── SOURCE DATA

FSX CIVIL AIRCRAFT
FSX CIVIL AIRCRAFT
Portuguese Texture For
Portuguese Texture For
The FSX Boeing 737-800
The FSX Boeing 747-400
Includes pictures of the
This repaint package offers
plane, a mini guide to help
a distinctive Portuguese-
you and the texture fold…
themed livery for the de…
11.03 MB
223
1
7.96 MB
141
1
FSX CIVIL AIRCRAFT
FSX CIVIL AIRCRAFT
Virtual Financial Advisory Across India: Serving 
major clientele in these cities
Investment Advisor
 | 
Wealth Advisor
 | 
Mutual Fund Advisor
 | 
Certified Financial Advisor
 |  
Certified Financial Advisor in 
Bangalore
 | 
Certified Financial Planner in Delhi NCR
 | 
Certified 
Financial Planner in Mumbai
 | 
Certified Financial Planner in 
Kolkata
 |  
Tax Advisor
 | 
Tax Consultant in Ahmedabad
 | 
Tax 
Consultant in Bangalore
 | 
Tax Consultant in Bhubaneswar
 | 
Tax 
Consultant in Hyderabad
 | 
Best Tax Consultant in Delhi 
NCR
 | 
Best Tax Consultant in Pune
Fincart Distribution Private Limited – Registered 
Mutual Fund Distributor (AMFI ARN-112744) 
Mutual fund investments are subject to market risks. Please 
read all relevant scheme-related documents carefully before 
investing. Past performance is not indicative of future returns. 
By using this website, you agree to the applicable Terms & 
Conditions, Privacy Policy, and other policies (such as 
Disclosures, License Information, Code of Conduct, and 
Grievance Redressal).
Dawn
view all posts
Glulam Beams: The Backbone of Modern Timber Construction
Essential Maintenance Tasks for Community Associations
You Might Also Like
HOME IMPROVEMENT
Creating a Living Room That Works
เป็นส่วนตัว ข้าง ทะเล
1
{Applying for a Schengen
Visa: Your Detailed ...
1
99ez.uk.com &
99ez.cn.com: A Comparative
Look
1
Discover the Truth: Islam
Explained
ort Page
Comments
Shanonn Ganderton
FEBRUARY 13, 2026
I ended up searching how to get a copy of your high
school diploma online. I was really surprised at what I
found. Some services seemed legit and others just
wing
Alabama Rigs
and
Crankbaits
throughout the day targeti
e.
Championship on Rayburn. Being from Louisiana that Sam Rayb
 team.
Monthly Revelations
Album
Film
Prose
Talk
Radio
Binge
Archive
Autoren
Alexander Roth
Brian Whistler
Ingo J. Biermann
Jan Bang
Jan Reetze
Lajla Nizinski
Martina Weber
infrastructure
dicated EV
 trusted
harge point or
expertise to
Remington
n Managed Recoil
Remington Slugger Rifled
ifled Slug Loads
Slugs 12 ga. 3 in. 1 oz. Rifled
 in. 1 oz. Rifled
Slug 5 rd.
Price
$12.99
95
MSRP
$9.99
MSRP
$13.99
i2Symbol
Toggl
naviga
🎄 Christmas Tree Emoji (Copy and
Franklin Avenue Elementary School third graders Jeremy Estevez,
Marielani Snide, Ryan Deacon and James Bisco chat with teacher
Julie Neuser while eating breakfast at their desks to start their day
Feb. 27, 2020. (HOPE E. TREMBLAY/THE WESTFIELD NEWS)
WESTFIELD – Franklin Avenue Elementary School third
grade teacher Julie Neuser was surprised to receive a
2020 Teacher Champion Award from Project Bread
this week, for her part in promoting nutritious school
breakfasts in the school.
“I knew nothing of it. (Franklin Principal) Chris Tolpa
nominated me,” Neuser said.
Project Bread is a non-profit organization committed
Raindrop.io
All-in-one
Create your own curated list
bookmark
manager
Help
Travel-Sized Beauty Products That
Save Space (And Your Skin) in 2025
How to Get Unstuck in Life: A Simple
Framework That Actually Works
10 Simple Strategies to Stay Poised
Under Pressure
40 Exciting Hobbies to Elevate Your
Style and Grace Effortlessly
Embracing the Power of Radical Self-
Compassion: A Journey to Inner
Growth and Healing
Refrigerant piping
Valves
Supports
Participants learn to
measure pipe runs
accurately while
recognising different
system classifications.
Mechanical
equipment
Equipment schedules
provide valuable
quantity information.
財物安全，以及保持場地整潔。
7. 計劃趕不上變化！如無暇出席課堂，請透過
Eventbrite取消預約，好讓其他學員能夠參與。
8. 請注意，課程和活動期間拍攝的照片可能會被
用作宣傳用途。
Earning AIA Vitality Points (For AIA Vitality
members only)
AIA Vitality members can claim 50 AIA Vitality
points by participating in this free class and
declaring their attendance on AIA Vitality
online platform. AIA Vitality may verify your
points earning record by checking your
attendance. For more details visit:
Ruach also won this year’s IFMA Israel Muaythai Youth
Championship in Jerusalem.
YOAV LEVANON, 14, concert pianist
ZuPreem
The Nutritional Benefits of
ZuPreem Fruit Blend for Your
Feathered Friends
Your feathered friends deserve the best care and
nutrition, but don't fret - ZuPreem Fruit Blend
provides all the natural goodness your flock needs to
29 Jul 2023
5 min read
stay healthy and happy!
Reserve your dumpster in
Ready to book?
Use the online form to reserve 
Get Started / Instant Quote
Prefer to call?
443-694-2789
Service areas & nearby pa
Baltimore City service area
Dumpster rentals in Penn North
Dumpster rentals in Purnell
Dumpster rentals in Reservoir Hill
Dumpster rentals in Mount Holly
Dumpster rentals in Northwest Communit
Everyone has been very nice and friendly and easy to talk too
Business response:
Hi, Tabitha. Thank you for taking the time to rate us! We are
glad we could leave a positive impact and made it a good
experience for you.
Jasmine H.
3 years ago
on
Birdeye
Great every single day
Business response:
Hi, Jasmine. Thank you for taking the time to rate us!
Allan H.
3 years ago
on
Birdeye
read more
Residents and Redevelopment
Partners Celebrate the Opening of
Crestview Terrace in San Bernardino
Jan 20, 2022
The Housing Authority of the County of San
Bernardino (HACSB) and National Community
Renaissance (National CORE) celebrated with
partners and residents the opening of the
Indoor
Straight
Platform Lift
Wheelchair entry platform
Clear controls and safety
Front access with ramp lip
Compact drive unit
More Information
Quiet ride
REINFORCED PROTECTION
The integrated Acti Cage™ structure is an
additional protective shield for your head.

────

If a line of the material contains the word "Franklin", count it; please reply with the total and nothing more.

### OUTPUT FOR THIS EXERCISE
3